À la fin du mois de mars, j’ai eu l’opportunité d’assister à un atelier passionnant animé par Jean-Benoît Moingt dans le cadre du SEO Campus Paris. Voilà maintenant plusieurs années qu’il parcourt le monde tout en gérant sa société Watussi. J’ai trouvé son intervention à la fois réaliste sur les enjeux de ce choix de vie particulier et très concrète, avec des outils et conseils pour ceux qui veulent se lancer dans l’aventure.

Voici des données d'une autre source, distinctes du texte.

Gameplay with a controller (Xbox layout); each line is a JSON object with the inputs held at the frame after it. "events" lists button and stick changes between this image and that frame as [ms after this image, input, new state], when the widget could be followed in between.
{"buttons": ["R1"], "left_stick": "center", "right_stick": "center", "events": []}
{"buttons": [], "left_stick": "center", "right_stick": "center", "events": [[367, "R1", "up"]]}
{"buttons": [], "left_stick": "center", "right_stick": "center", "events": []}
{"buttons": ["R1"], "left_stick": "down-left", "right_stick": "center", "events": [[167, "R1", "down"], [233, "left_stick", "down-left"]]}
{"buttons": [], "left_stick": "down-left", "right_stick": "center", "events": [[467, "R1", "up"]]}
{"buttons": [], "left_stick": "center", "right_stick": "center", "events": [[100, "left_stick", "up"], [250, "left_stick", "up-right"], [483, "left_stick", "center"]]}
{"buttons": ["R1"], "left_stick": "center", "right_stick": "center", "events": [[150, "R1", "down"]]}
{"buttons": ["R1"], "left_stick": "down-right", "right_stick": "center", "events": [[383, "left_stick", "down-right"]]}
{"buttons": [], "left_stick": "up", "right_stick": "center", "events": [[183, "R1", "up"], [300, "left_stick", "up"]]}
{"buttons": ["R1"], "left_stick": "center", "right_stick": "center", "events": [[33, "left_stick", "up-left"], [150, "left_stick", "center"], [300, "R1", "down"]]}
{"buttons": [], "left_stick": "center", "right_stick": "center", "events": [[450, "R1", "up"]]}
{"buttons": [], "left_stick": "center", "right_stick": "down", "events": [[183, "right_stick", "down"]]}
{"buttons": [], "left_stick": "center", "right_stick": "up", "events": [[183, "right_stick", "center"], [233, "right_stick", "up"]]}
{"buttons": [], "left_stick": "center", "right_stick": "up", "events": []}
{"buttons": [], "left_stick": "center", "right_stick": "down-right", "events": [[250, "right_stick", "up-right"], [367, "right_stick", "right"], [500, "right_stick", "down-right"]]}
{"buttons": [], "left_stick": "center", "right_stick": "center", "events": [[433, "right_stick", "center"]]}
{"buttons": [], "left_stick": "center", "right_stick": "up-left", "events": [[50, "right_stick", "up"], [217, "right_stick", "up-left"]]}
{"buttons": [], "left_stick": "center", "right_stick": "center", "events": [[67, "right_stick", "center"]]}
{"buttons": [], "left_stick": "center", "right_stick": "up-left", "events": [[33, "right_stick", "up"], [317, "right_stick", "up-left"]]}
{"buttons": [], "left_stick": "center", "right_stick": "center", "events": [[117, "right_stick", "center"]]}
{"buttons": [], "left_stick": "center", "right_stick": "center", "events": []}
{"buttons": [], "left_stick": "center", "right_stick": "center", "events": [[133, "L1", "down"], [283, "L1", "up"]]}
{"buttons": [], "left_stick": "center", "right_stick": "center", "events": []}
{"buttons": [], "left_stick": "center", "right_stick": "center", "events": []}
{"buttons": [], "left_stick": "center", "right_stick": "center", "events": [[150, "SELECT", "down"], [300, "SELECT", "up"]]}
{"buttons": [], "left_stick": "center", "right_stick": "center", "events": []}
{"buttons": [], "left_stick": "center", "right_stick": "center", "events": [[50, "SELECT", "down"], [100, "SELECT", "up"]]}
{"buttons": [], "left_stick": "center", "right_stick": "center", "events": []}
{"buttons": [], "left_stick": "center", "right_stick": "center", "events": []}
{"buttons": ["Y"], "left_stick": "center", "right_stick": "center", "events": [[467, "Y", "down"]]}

Devenir digital nomad : entre clichés et choix de vie réfléchi

Quand il est question de devenir digital nomad, on imagine souvent un voyageur plutôt jeune, travaillant dans le digital, installé avec son PC (ou plutôt avec son Mac !) sur une plage paradisiaque. S’il y a des palmiers, c’est mieux. S’il y a une piscine ou des eaux turquoise, vous marquez des points supplémentaires.

Et c’est bien connu, travailler dans un hamac instable, c’est TELLEMENT confortable ! Hum. Probabilité que le PC tombe à l’eau en montant ou en descendant : 98% ?

Le cliché du nomade digital
Le cliché du nomade digital

La réalité ressemble plus souvent à un bureau de fortune improvisé dans une location du bout du monde, avec une connexion capricieuse mais un besoin de liberté incontrôlable !

Le statut de digital nomad cache une immense variété dans les destinations, les salaires et les métiers exercés. Il y a bien entendu beaucoup de professionnels du web qui, par leur métier même, peuvent être très mobiles sans que ce soit une contrainte majeure (c’est d’ailleurs le cas de Jean-Benoît Moingt) : les spécialistes du SEO, du SEA, les développeurs web, les rédacteurs, ceux qui créent des formations en ligne sont parmi les digital nomads fréquemment rencontrés.

Mais on rencontre aussi des professions plus inattendues, comme des architectes et des médecins qui s’établissent dans des villes étrangères et proposent leurs services à la communauté d’expatriés présente sur place.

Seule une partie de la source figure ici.